▶ _ACTION ITEM_
Since only the words are wanted, reproduce every entry exactly and leave the images behind.

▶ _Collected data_
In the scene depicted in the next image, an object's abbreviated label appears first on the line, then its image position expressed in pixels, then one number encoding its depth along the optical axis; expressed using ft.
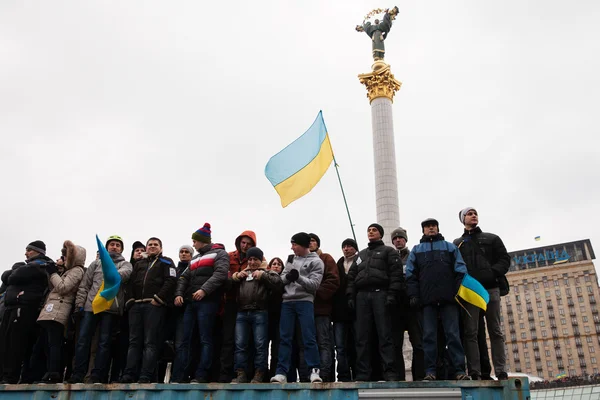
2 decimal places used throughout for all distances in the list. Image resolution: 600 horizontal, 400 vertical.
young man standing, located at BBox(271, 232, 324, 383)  21.08
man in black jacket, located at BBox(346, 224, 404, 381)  20.68
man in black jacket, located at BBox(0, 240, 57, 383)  22.57
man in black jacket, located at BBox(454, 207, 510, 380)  20.11
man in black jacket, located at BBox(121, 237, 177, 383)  21.54
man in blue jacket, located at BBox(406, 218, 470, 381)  19.83
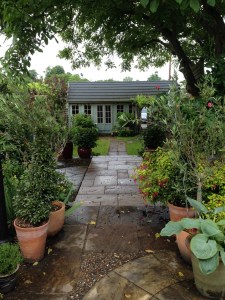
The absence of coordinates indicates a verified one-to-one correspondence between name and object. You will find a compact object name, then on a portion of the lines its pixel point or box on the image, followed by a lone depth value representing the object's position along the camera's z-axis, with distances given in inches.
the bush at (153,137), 359.6
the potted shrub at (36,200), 127.0
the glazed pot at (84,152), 383.9
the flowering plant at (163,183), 145.9
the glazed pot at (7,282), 107.1
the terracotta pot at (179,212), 141.2
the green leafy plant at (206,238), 93.3
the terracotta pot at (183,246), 123.7
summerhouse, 781.3
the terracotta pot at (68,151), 380.5
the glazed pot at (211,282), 101.3
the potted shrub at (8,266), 107.5
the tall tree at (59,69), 2746.3
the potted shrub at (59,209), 149.2
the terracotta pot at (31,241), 125.6
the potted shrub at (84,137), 382.6
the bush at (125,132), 748.0
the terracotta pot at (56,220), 148.4
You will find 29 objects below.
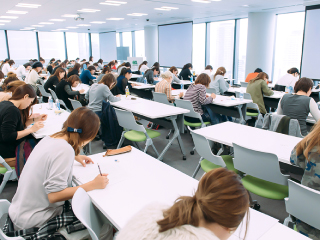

▶ _TASK SOLUTION_
In the scene depicted in the next image, an object's abbreviated label appears first on the line, then its image position expressed in pixels, then one number encoding its depth along the optical axis; expressed using ft.
2 decimal places used throughout for all distances in the list. Image resolution: 600 horizontal, 400 vertical.
young man standing, located at BBox(271, 232, 324, 383)  21.08
man in black jacket, located at BBox(346, 224, 404, 381)  20.68
man in black jacket, located at BBox(0, 240, 57, 383)  22.57
man in black jacket, located at BBox(454, 207, 510, 380)  20.11
man in black jacket, located at BBox(121, 237, 177, 383)  21.54
man in blue jacket, located at BBox(406, 218, 470, 381)  19.83
The absence of coordinates indicates a verified one-to-one correspondence between name and object. You will find a compact object name, then on a portion of the lines its pixel point or box on the image, followed by a lone depth value representing the object's position along the camera's z-axis, with distances given in inches.
the bush at (153,137), 359.6
the potted shrub at (36,200), 127.0
the glazed pot at (84,152), 383.9
the flowering plant at (163,183), 145.9
the glazed pot at (7,282), 107.1
the terracotta pot at (179,212), 141.2
the green leafy plant at (206,238), 93.3
the terracotta pot at (183,246), 123.7
summerhouse, 781.3
the terracotta pot at (68,151), 380.5
the glazed pot at (211,282), 101.3
the potted shrub at (8,266), 107.5
the tall tree at (59,69), 2746.3
the potted shrub at (59,209), 149.2
the terracotta pot at (31,241), 125.6
the potted shrub at (84,137), 382.6
the bush at (125,132), 748.0
the terracotta pot at (56,220), 148.4
You will find 29 objects below.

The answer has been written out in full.